If you have a blog, website, Facebook page or other way to share information on the Internet, you also have a rich source of information that you should think about saving for the future.

For this category you need to start any archiving process by first identifying what you have. You might have multiple places where you share information, and you should give consideration to them all.

Archiving Tips

Identify where you have Websites

  • Locate all your content on the Web, including personal websites and social media sites and services.
  • Be sure to include current information as well as any older (archived) content.

Decide which information has long-term value

  • Pick the information that you feel is especially important.
  • You can pick individual pieces of information or you can select whole pages or websites.

Export the selected information

  • If saving a limited amount of information, you can use the "save as" command in your web browser to export the website as individual files.
  • Creating archive copies of your website is a relatively easy task these days and there are a number of open-source programs available in the marketplace to facilitate this.
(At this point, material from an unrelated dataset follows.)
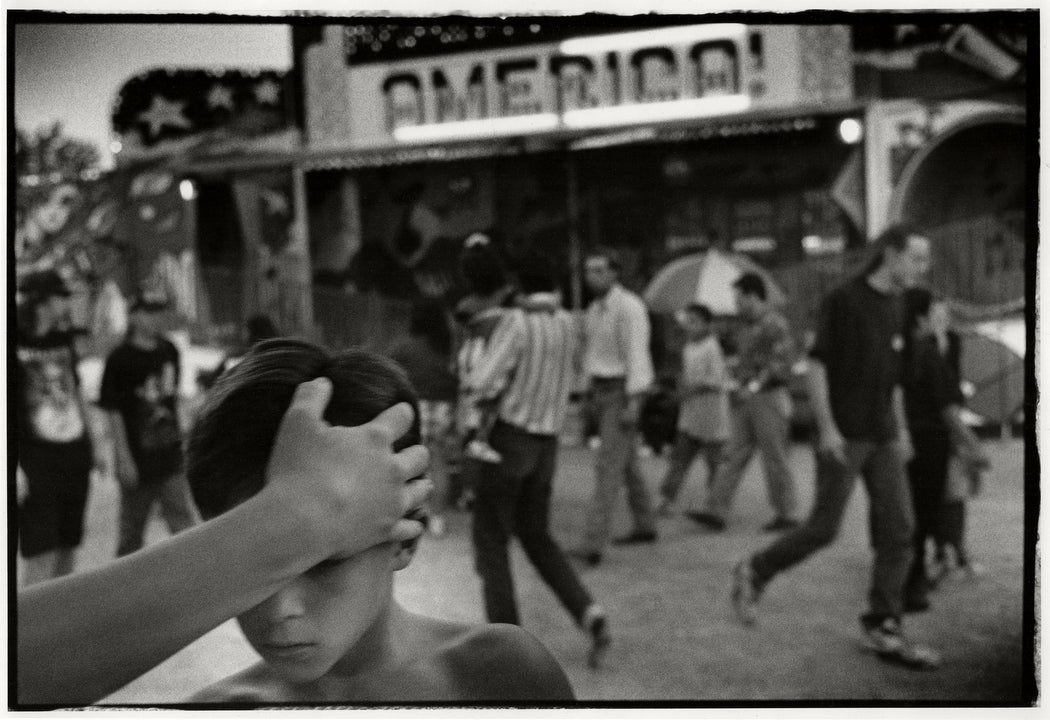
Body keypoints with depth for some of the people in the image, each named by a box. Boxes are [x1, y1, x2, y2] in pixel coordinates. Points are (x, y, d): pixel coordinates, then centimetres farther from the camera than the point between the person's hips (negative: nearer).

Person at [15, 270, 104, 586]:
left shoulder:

The State Library of South Australia uses HTTrack website copier.
  • Save metadata for your Web content information, such as site name or date created.

Organise the information

  • Give individual files descriptive file names.
  • Create a directory/folder structure on your computer to put the saved information.
  • Write a brief summary of the directory structure and its files.

Make copies and manage them in different places

  • Make at least two copies of your selected information—more copies are better.
  • One copy can stay on your computer or laptop; put other copies on separate media such as DVDs, CDs, portable hard drives, thumb drives or Internet storage.
  • Store copies in different locations that are as physically far apart as practical. If disaster strikes one location, the other copy of your important web content in the other place should be safe.
  • Put a copy of the summary description with your important papers in a secure location.
  • Check your saved files at least once a year to make sure you can read them.
  • Create new media copies every five years or when necessary to avoid data loss.